Deuteronomy 9:18-20 Seeing the debacle before him Moses assumes his role as priest and falls on his face in prayer and fasting for forty days in the sight of the people. This was the second time he endured such a fast because of Israel’s sin. Mourning over the sin of others is a mark of godly character. Significant intersession was sorely needed because Moses knew that God was angry enough to destroy them. He also interceded for brother, Aaron, since God was angry enough to destroy him as well. God responded to His prayers and fasting.

Deuteronomy 9:21 Moses understood that the calf Aaron had made needed to be destroyed. He burned it, took the remains and ground them to powder. To internalize it he scattered the ashes and pieces into the water and then made them drink from the water (Exod. 32:20).
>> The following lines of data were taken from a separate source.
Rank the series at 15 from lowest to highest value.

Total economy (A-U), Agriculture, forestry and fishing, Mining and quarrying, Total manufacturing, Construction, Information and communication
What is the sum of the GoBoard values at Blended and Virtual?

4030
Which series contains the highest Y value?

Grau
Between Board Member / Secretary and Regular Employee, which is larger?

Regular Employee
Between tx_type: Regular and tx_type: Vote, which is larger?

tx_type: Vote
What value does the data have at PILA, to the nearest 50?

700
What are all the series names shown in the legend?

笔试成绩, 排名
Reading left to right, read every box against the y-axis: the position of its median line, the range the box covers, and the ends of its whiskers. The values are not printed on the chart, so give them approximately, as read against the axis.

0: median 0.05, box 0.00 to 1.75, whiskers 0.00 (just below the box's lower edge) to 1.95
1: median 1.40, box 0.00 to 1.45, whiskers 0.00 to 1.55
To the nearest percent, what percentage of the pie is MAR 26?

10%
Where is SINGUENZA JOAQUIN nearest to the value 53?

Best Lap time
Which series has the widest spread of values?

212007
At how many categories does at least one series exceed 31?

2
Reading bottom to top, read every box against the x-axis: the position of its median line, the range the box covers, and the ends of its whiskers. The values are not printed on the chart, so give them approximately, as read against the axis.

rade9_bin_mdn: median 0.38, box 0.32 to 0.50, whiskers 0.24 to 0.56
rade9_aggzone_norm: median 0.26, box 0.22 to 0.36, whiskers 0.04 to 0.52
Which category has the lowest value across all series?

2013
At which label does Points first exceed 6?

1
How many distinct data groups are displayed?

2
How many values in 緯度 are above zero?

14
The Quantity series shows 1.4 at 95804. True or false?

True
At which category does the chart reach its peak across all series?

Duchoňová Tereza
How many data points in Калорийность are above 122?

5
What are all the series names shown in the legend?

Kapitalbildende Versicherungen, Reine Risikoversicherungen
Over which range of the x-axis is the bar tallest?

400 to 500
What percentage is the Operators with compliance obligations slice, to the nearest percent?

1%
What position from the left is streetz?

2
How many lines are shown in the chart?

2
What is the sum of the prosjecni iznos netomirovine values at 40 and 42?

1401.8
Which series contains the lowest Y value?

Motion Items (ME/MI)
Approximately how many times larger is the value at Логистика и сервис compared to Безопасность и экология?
Deuteronomy 9:22-24 Moses reminded this new generation of Israel’s sin at Taberah, three days after they left Sinai 38 years earlier, when they complained to Moses and the Lord (Num. 11:1-3). God had provided faithfully and once again they put him to the test again, in judgment God sent the fire of judgment to the outskirts of the camp. Then again, they rebelled at Massah (Exod. 17:1-7) when they were thirsty. Moses, at God’s direction, brought water out of a rock; “He called the place Massah and Meribah because Israel quarreled and tested the Lord saying, ‘Is the Lord among us or not?'” (Exod. 17:7). Then still again they complained at Kibroth Hattaavah (“the graves of craving”). It was there that they hungered for meat, so God miraculously provided quail, and along with stern discipline in the form of a severe plague. “Therefore the place was named Kibroth Hattaavah, because there they buried the people who had craved other food” (Num. 11:33-34). Then that generation failed their final exam at Kadesh Barnea when Israel should have been ready to take possession of the land. They had been redeemed from Egypt, instructed at Sinai and brought by the hand of God through the wilderness and here they refused to take the Promised Land of rest (Heb. 4). They listened to negative report of 10 of the spies (Num. 13:1-14:10) and rejected the word of Joshua and Caleb and would not trust the Lord. He is warning and reminding them of the consequences for not fearing, trusting and obeying their covenant keeping God, King, and Lord.